:: Written instruction ::
Update the records below by replacing every "time" with "clock reading", leaving everything else unchanged. Omit the pictures from your answer.

**** Provided data ****

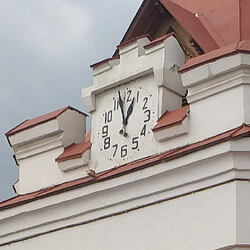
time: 12:57
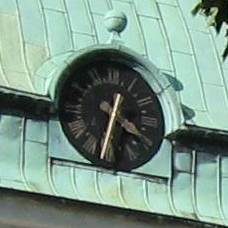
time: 12:32
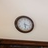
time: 3:28
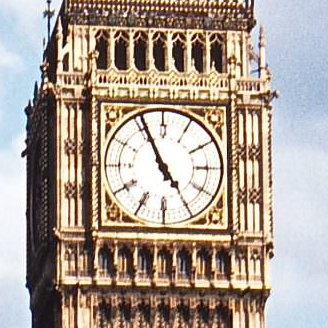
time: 4:55
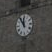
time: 11:55
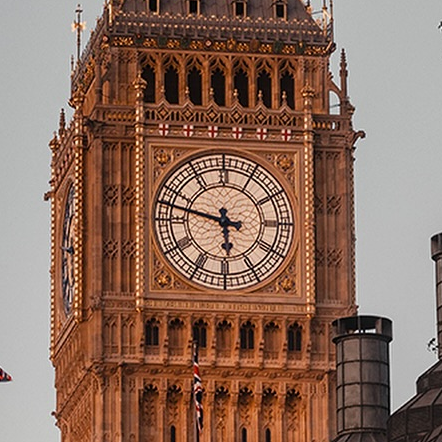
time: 5:47
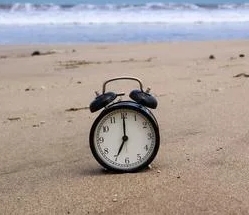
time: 7:00
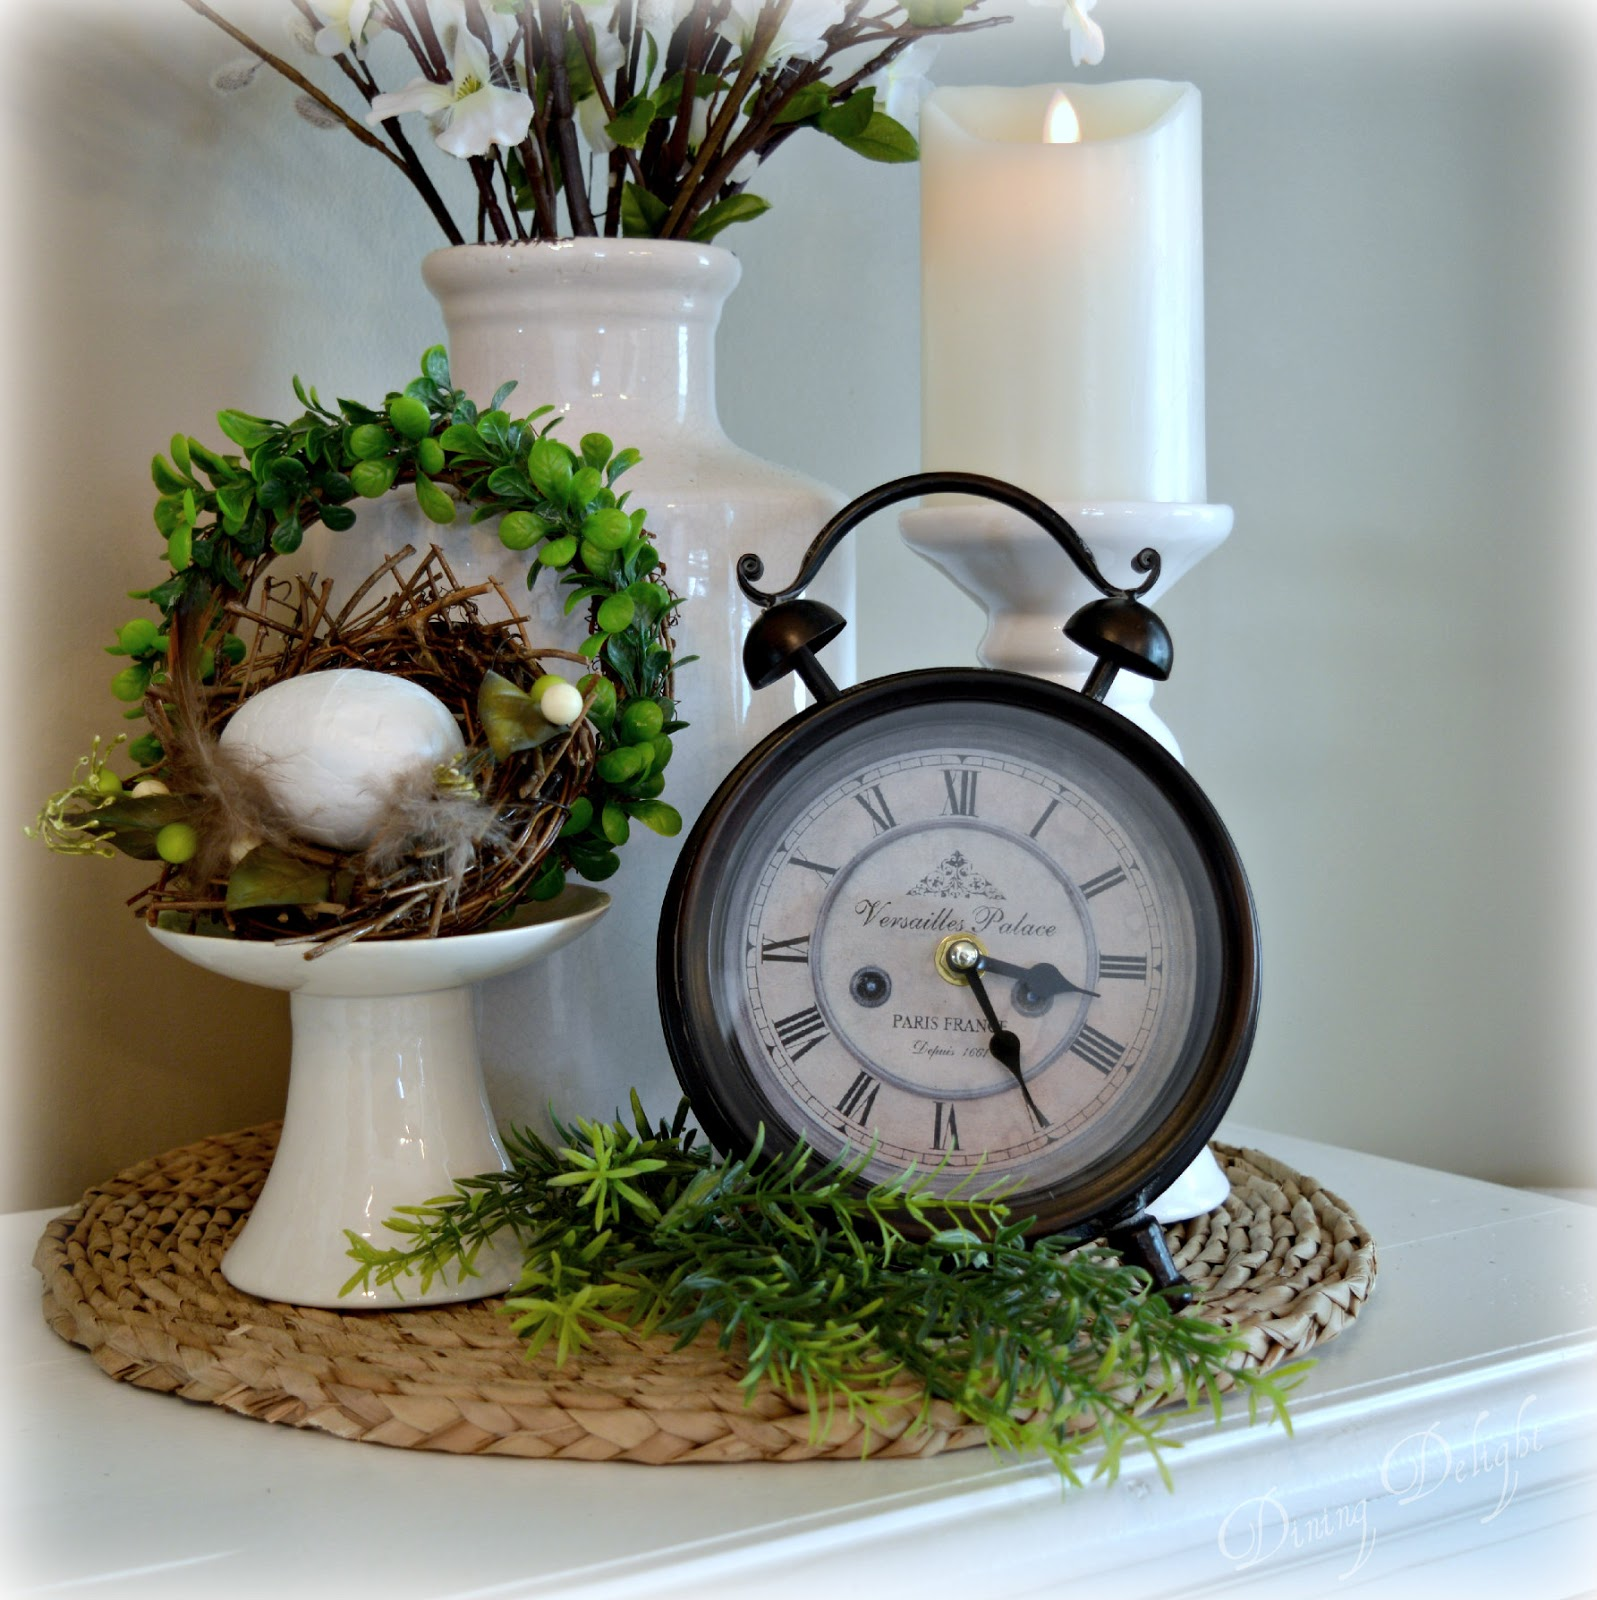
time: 3:24
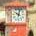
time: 10:02
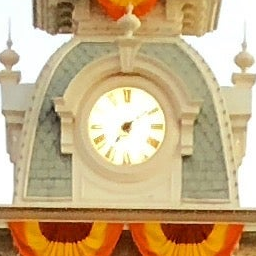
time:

****

:: Exercise answer ::
clock reading: 12:57
clock reading: 12:32
clock reading: 3:28
clock reading: 4:55
clock reading: 11:55
clock reading: 5:47
clock reading: 7:00
clock reading: 3:24
clock reading: 10:02
clock reading:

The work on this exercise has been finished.